SOURCE INFORMATION ::

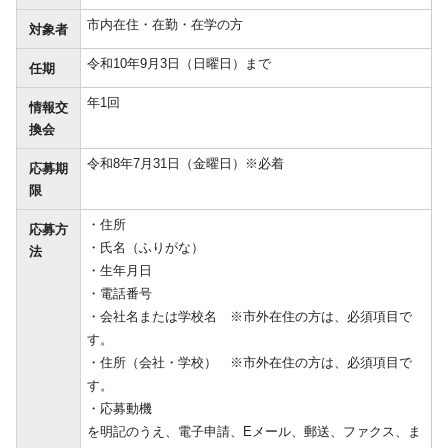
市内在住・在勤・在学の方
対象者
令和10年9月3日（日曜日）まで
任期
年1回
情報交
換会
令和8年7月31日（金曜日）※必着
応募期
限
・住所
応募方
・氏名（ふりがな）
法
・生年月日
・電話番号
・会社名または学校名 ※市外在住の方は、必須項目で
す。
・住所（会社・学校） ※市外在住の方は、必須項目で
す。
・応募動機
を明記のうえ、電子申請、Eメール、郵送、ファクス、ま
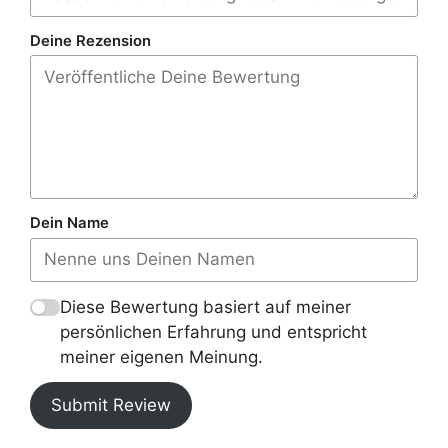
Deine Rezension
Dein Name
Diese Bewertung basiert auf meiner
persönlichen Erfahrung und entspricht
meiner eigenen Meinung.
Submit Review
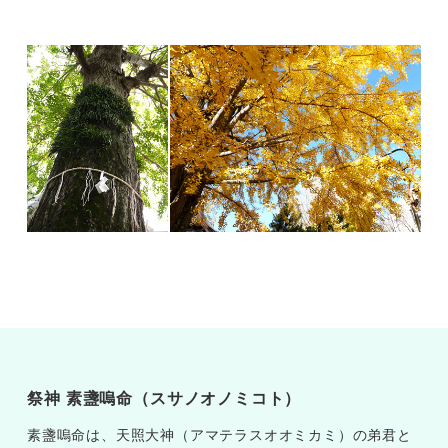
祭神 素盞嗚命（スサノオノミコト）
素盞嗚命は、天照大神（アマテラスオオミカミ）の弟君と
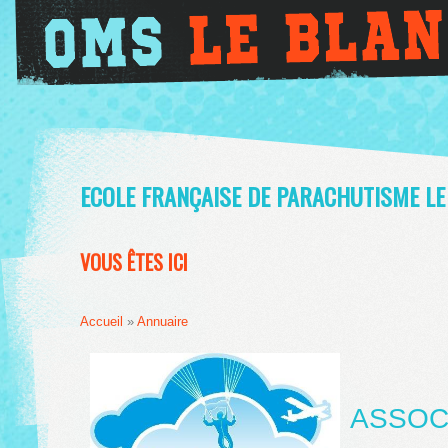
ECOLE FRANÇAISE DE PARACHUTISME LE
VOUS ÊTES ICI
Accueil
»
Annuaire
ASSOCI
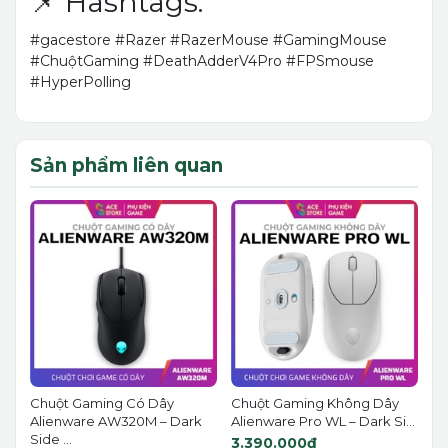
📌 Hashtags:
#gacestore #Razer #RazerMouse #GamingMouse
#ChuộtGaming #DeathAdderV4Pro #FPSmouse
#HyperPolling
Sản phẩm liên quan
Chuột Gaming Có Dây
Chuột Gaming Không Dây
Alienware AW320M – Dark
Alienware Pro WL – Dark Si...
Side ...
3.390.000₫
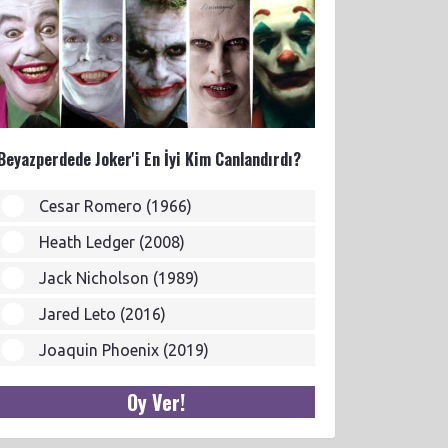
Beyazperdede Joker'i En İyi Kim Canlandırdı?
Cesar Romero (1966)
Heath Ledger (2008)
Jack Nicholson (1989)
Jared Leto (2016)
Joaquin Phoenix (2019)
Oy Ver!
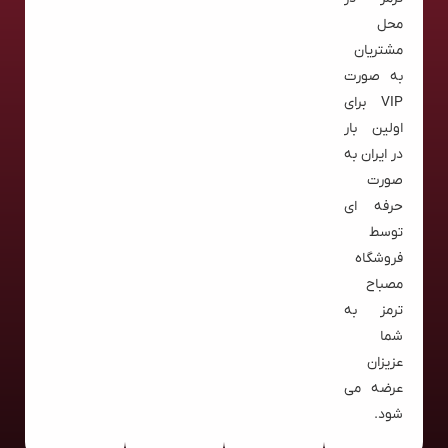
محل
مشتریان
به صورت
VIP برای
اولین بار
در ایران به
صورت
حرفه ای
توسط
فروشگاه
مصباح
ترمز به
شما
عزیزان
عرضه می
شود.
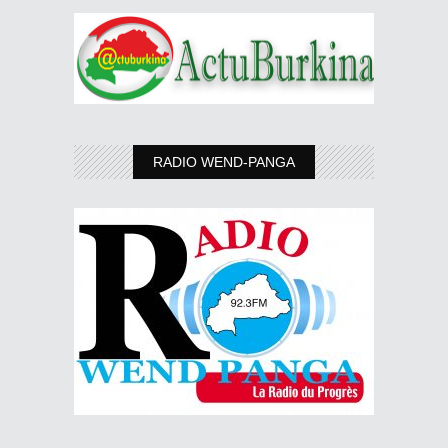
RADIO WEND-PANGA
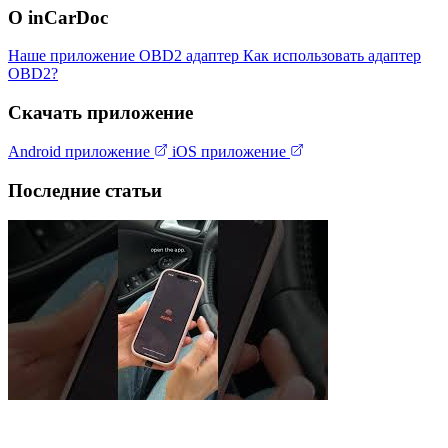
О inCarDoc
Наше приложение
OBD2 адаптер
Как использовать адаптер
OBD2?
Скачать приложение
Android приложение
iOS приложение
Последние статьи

REQUIRED ACTION :: Copy out each line of the data exactly as it reads; skip the pictures.

WRITTEN RESPONSE ::
市内在住・在勤・在学の方
対象者
令和10年9月3日（日曜日）まで
任期
年1回
情報交
換会
令和8年7月31日（金曜日）※必着
応募期
限
・住所
応募方
・氏名（ふりがな）
法
・生年月日
・電話番号
・会社名または学校名 ※市外在住の方は、必須項目で
す。
・住所（会社・学校） ※市外在住の方は、必須項目で
す。
・応募動機
を明記のうえ、電子申請、Eメール、郵送、ファクス、ま
Deine Rezension
Dein Name
Diese Bewertung basiert auf meiner
persönlichen Erfahrung und entspricht
meiner eigenen Meinung.
Submit Review
祭神 素盞嗚命（スサノオノミコト）
素盞嗚命は、天照大神（アマテラスオオミカミ）の弟君と
ECOLE FRANÇAISE DE PARACHUTISME LE
VOUS ÊTES ICI
Accueil
»
Annuaire
ASSOCI
📌 Hashtags:
#gacestore #Razer #RazerMouse #GamingMouse
#ChuộtGaming #DeathAdderV4Pro #FPSmouse
#HyperPolling
Sản phẩm liên quan
Chuột Gaming Có Dây
Chuột Gaming Không Dây
Alienware AW320M – Dark
Alienware Pro WL – Dark Si...
Side ...
3.390.000₫
Beyazperdede Joker'i En İyi Kim Canlandırdı?
Cesar Romero (1966)
Heath Ledger (2008)
Jack Nicholson (1989)
Jared Leto (2016)
Joaquin Phoenix (2019)
Oy Ver!
محل
مشتریان
به صورت
VIP برای
اولین بار
در ایران به
صورت
حرفه ای
توسط
فروشگاه
مصباح
ترمز به
شما
عزیزان
عرضه می
شود.
RADIO WEND-PANGA
О inCarDoc
Наше приложение
OBD2 адаптер
Как использовать адаптер
OBD2?
Скачать приложение
Android приложение
iOS приложение
Последние статьи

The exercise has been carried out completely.